To create the animals, Su and collaborators at the Yunnan Key Laboratory of Primate Biomedical Research exposed monkey embryos to a virus carrying the human version of microcephalin. They generated 11 monkeys, five of which survived to take part in a battery of brain measurements. Those monkeys each have between two and nine copies of the human gene in their bodies.
Su’s monkeys raise some unusual questions about animal rights. In 2010, Sikela and three colleagues wrote a paper called “The ethics of using transgenic non-human primates to study what makes us human,” in which they concluded that human brain genes should never be added to apes, such as chimpanzees, because they are too similar to us. “You just go to the Planet of the Apes immediately in the popular imagination,” says Jacqueline Glover, a University of Colorado bioethicist who was one of the authors. “To humanize them is to cause harm. Where would they live and what would they do? Do not create a being that can’t have a meaningful life in any context.”

● ● ●

*WORK ORDER*. Write out the entire passage about the monkeys word for word. Work only from the passage about the monkeys.

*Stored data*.
● ● ●

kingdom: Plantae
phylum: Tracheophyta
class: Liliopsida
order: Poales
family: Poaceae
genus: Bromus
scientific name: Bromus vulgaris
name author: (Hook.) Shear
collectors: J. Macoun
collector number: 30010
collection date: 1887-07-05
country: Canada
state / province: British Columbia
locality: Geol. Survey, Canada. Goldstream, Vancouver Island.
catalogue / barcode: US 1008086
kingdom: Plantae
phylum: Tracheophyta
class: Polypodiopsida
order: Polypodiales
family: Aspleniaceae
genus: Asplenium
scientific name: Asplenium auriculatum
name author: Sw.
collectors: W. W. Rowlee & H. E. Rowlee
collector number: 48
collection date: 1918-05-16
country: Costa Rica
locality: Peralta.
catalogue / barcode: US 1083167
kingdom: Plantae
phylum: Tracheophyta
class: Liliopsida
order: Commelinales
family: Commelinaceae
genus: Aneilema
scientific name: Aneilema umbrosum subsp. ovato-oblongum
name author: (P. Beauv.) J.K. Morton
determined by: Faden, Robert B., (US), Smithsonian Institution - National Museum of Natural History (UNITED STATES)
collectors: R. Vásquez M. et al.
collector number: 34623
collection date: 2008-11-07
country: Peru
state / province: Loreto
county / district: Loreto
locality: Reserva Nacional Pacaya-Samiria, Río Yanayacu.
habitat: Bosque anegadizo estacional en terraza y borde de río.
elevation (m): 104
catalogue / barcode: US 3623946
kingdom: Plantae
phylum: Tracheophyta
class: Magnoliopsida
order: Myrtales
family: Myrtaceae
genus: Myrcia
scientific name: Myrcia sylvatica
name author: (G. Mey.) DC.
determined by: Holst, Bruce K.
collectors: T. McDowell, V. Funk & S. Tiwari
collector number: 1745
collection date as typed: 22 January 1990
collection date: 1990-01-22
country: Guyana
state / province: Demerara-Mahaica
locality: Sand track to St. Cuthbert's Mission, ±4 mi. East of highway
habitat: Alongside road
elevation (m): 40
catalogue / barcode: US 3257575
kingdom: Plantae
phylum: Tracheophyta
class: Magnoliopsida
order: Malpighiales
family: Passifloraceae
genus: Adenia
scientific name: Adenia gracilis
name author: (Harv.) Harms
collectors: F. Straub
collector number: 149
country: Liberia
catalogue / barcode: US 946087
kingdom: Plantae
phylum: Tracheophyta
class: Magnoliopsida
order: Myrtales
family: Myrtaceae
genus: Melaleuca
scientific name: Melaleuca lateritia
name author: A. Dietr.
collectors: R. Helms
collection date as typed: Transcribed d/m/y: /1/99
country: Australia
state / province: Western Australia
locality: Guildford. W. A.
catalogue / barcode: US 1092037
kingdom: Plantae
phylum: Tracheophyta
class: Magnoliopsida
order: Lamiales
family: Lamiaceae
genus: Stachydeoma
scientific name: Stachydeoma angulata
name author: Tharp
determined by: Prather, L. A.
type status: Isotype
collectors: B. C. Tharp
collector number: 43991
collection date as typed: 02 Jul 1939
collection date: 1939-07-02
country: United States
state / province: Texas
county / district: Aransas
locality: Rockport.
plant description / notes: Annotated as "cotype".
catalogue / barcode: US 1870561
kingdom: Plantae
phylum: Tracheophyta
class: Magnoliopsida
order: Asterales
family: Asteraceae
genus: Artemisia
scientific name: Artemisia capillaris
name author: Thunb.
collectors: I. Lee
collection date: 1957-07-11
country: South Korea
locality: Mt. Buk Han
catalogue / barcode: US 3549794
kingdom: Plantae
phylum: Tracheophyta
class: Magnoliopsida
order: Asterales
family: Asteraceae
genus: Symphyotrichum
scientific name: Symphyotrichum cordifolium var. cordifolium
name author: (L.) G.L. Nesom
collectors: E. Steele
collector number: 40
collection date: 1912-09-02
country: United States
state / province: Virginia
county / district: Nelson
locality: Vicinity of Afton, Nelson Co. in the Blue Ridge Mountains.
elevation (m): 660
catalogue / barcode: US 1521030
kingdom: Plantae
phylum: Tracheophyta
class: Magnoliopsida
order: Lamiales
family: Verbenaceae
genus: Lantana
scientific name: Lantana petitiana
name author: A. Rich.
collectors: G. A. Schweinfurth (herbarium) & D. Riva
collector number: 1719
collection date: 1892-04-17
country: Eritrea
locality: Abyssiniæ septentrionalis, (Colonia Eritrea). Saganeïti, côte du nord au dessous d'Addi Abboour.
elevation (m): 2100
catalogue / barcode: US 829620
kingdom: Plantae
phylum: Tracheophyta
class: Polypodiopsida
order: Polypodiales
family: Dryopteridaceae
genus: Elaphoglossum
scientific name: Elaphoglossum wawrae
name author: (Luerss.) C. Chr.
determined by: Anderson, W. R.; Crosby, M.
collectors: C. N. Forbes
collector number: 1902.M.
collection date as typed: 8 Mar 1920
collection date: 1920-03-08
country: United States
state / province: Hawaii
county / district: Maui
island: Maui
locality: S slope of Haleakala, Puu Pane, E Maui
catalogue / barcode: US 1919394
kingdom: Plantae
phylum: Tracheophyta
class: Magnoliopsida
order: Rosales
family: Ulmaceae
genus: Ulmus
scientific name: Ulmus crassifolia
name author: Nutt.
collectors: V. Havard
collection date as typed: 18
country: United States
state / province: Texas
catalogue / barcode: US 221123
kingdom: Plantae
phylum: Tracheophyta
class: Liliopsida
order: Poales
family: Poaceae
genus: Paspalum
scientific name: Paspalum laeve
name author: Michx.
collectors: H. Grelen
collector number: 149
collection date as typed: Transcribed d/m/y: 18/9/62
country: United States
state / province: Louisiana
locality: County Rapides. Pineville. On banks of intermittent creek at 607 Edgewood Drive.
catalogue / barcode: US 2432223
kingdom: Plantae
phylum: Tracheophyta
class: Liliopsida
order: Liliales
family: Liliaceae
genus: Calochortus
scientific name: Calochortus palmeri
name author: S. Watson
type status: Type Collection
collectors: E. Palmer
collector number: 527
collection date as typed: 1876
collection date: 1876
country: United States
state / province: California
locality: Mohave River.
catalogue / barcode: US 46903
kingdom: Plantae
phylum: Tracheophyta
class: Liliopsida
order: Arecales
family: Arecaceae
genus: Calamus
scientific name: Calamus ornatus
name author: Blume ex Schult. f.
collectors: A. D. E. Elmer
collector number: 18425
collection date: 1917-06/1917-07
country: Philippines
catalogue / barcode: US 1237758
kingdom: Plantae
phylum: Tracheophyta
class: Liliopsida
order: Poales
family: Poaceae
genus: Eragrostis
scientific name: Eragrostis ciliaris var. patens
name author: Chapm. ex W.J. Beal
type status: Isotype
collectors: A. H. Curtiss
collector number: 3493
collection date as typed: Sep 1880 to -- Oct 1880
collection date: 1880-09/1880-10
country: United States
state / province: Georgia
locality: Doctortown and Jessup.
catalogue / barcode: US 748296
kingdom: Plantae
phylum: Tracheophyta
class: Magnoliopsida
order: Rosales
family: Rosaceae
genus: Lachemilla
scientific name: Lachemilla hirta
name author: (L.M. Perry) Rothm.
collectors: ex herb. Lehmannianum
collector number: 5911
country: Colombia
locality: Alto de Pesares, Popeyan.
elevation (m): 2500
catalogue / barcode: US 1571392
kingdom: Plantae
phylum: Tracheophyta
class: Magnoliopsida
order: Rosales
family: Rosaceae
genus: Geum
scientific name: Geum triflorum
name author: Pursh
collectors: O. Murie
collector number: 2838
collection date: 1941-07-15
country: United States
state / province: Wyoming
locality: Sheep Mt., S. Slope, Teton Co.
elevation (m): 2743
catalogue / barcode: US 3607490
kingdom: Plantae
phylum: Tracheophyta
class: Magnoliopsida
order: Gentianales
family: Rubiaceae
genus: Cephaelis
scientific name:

● ● ●

*TASK OUTPUT*.
To create the animals, Su and collaborators at the Yunnan Key Laboratory of Primate Biomedical Research exposed monkey embryos to a virus carrying the human version of microcephalin. They generated 11 monkeys, five of which survived to take part in a battery of brain measurements. Those monkeys each have between two and nine copies of the human gene in their bodies.
Su’s monkeys raise some unusual questions about animal rights. In 2010, Sikela and three colleagues wrote a paper called “The ethics of using transgenic non-human primates to study what makes us human,” in which they concluded that human brain genes should never be added to apes, such as chimpanzees, because they are too similar to us. “You just go to the Planet of the Apes immediately in the popular imagination,” says Jacqueline Glover, a University of Colorado bioethicist who was one of the authors. “To humanize them is to cause harm. Where would they live and what would they do? Do not create a being that can’t have a meaningful life in any context.”